Classification, ML Skills doubt

Hi. This is a difficult question to explain. Is about Document Undestanding
I have a project where there are different kind of pdf files.
I was thinking on the taxonomy define both types of documents.
Later on, use the classification step to determine which type of document belongs.

But then I want to use MLSkill.
Can I use the same MLSkill for both type of documents?
If so, will all the two types of documents be on same dataset? same pipeline so then same ML Skill? or how should there be two different ones?
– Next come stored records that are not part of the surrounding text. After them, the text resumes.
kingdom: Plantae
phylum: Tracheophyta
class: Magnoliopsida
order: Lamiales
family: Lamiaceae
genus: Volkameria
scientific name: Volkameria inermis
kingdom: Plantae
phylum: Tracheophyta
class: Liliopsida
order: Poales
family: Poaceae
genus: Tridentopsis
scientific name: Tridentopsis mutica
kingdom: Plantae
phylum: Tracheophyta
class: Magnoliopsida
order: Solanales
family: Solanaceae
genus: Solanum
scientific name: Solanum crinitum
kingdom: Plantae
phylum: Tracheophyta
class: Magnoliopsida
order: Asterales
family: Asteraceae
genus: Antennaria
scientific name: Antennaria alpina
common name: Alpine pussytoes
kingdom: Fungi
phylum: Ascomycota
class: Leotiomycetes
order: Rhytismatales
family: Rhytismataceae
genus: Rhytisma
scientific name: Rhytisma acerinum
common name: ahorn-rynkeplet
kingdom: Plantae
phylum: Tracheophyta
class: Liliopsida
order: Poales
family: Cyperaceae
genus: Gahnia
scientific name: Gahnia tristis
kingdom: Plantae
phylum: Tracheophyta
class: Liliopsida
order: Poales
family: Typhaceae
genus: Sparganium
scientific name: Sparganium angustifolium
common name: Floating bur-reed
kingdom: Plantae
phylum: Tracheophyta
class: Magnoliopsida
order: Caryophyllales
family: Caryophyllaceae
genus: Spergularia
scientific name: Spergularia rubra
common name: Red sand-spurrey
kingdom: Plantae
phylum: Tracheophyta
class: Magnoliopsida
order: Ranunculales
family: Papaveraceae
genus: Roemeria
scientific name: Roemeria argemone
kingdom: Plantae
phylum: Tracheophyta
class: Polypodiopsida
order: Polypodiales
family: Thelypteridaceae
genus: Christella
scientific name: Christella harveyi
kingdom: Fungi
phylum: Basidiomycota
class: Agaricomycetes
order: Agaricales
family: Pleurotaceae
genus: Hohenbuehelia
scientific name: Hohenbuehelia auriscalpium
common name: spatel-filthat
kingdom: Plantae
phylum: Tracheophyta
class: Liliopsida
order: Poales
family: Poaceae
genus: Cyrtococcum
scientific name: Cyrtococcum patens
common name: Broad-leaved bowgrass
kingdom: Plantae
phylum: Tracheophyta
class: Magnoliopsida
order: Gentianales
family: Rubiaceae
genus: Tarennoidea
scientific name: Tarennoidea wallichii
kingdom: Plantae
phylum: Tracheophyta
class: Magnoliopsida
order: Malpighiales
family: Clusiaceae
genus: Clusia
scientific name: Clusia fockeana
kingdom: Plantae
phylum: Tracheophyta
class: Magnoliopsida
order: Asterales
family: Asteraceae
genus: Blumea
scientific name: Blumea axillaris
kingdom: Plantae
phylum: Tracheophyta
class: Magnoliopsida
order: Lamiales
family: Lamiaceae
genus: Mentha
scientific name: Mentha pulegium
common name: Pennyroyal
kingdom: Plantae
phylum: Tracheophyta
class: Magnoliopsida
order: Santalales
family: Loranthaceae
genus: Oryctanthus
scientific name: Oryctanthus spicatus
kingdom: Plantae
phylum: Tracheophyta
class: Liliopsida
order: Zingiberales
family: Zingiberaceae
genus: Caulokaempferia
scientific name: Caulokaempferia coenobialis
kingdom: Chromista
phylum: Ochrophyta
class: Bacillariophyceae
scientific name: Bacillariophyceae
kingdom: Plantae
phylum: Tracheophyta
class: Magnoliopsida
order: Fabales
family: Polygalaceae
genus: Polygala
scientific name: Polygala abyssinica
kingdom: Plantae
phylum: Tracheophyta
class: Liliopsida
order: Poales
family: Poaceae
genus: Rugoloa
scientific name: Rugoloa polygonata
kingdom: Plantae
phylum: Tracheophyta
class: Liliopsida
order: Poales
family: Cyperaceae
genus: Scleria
Also when labeling the dataset, how will I do it if fields are going to be totally different?

Hi @JavRR

If the fields are different also you can define all the fields in the Data Labelling under one ML Skill

Say you have 5 fields in document 1 and 5 fields on document 2 which is completely different from document one you can define all the fields and Configure the Extractor accordingly based on the Taxonomy.

Thanks.

1 Like

Thanks. I will try it.
And I suupose that also have to classify in the data labelling?

@JavRR

Can I use the same MLSkill for both type of documents?
  • Yes, you can use the same ML skill for both types of documents
will all the two types of documents be on same dataset?
  • Its not mandatory. But, you have to run multiple pipelines if multiple data sets were created. Try to use single data set unless you don’t have a specific requirement
same pipeline so then same ML Skill?
  • If you are using the same ML skill to train both the documents then same pipeline must be used. If you want to create different ML skills then different pipelines required. Also, it depends on the license you acquire
how will I do it if fields are going to be totally different

*You have to create generic fields that applies to both the documents. If you intended to use multiple ML skills then you create different fields for both the documents

1 Like

Yes @JavRR

For all.
I don’t understand how is it working, but it is working.

I create a taxonomy with 2 different kind of documents.
Document A, has 2 different tables from 2 different sheets
Document B, has 1 table with completely different values.
So there is no correlation.

I uploaded 10 documents A and 10 documents B to AI center , to the data set. I uploaded them on 2 different batches. I label docs A with its 2 respective tables, and left in blank the label of the 3rd table. And of course on doc B I labeled only that single table and left in blank the other. Both labels were present. The important thing is that I create classification when labelling.
I exporte all, and ran the pipeline. Having only 1 ML Skill. And it worked!!!

On my workflow it classifies the type of document and uses the same ml skill.

Thanks everyone because your comments were very helpful and I didn’t stop because of this question.